Judith and her Maidservant (Gentileschi, Naples)
Judith and Maidservant with Head of Holofernes | |
---|---|
Judith and her Maidservant | |
Artist | Artemisia Gentileschi |
Year | c. 1645-50 |
Medium | oil on canvas |
Dimensions | 272 cm (107 in) × 221 cm (87 in) |
Location | Museo di Capodimonte |
Judith and Her Maidservant is a painting by the Italian baroque artist Artemisia Gentileschi. Executed sometime between 1645 and 1650, it hangs in the Museo di Capodimonte in Naples. The story comes from the deuterocanonical Book of Judith, in which Judith seduces and then assassinates the general Holofernes, who had besieged Judith's town. The exact moment depicted takes place after the murder when her maidservant places the severed head in a bag, while Judith checks around her.

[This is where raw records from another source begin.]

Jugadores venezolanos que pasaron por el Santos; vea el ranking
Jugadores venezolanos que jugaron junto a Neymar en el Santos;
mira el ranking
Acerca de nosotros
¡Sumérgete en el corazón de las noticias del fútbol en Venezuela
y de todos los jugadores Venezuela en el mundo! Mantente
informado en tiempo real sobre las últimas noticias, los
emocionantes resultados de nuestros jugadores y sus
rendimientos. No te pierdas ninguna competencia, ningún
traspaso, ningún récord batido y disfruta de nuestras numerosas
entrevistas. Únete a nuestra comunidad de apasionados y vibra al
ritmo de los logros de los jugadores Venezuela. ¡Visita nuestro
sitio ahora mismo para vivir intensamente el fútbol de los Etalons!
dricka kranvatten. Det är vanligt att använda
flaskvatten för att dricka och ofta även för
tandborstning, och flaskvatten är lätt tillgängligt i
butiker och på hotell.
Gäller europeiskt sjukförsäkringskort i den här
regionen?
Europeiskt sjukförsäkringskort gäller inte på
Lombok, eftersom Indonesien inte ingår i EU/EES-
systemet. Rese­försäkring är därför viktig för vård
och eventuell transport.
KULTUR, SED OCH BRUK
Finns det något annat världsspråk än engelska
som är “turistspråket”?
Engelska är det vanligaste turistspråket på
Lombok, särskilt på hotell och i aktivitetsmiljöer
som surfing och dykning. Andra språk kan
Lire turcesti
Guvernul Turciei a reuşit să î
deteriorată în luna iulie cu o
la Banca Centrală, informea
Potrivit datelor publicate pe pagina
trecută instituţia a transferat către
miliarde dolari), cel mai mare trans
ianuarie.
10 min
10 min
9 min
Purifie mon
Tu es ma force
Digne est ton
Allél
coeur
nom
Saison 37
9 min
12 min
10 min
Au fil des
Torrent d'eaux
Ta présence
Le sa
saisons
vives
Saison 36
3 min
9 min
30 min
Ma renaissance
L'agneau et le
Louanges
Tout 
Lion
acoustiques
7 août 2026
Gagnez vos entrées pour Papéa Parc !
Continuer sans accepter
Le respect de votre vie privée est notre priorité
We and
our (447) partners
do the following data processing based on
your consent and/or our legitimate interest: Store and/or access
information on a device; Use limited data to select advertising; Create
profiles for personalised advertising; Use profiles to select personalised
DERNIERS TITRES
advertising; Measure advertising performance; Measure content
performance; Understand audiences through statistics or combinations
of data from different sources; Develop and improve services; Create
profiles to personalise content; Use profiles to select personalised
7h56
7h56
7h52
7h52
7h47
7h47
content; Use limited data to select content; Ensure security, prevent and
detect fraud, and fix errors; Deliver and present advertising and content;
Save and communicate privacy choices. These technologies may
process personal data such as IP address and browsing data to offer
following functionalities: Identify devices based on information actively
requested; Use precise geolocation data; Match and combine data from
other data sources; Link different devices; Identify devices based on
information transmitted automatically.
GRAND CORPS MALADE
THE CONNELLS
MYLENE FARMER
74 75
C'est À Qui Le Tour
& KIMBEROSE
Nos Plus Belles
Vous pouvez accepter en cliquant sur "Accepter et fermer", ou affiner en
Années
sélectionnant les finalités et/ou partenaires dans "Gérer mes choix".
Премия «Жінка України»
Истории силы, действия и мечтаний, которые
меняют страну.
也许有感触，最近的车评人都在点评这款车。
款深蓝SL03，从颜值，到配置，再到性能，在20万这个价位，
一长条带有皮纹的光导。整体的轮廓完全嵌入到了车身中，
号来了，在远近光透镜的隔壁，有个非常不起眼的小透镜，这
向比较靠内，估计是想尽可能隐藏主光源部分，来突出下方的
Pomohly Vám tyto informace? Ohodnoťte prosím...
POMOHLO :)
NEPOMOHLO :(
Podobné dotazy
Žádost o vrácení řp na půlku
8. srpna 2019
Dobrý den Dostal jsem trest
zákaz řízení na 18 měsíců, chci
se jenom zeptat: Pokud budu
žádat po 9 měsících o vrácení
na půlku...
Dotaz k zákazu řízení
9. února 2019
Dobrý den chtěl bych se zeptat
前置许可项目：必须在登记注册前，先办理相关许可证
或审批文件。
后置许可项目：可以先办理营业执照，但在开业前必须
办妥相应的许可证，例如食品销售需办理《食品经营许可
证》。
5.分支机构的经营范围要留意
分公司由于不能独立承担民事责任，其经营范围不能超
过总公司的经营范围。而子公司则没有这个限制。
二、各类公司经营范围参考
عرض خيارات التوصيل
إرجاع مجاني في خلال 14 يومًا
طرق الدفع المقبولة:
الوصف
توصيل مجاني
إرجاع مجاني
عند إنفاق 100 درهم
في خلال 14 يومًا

It is the third of three paintings that Gentileschi painted of the same moment, all using a similar design. The first, painted between 1623 and 1625, hangs in the Detroit Institute of Arts, while the second, painted in the early 1640s, now hangs in the Musée de la Castre in Cannes.[1] Recent research suggests that it may have been in the collection of Giovanni Andrea Lumaga, a wealthy Venetian merchant with ties to Naples, in the late 1600s.[1]